**Exercise prompt**
Reproduce the material verbatim from its first line through the line containing "rocess without dirtying an extra pan.", including both of those lines.

--- START ---

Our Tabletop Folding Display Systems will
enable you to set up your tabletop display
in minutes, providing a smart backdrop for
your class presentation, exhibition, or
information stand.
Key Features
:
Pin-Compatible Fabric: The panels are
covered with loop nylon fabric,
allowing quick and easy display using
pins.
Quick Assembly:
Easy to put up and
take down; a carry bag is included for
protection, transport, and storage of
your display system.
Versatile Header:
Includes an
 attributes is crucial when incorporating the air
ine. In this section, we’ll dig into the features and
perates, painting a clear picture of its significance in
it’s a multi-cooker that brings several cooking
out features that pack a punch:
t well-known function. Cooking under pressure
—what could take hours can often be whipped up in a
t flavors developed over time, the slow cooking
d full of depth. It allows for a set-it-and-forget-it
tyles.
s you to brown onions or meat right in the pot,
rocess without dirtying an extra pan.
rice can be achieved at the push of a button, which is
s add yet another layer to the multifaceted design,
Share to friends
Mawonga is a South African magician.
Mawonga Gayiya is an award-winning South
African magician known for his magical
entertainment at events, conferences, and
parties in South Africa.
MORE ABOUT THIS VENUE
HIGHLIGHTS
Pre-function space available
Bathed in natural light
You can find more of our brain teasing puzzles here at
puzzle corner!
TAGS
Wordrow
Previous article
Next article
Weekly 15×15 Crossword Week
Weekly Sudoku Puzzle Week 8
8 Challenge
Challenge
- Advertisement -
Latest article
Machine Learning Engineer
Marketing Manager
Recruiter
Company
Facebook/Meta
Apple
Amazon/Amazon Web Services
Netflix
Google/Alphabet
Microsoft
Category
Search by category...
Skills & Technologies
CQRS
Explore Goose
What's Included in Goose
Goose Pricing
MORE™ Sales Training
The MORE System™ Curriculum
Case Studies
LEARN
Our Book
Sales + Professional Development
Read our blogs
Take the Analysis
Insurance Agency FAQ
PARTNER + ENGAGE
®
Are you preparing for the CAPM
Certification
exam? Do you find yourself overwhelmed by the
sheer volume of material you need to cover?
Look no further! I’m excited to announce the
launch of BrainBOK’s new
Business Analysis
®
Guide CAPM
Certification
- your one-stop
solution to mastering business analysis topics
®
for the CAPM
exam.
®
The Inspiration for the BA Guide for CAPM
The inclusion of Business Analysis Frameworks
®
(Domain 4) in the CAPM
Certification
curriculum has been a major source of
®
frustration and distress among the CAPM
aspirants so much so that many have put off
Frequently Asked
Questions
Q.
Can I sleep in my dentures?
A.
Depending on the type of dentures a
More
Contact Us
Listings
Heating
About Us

--- END ---

**Solved problem**
Our Tabletop Folding Display Systems will
enable you to set up your tabletop display
in minutes, providing a smart backdrop for
your class presentation, exhibition, or
information stand.
Key Features
:
Pin-Compatible Fabric: The panels are
covered with loop nylon fabric,
allowing quick and easy display using
pins.
Quick Assembly:
Easy to put up and
take down; a carry bag is included for
protection, transport, and storage of
your display system.
Versatile Header:
Includes an
 attributes is crucial when incorporating the air
ine. In this section, we’ll dig into the features and
perates, painting a clear picture of its significance in
it’s a multi-cooker that brings several cooking
out features that pack a punch:
t well-known function. Cooking under pressure
—what could take hours can often be whipped up in a
t flavors developed over time, the slow cooking
d full of depth. It allows for a set-it-and-forget-it
tyles.
s you to brown onions or meat right in the pot,
rocess without dirtying an extra pan.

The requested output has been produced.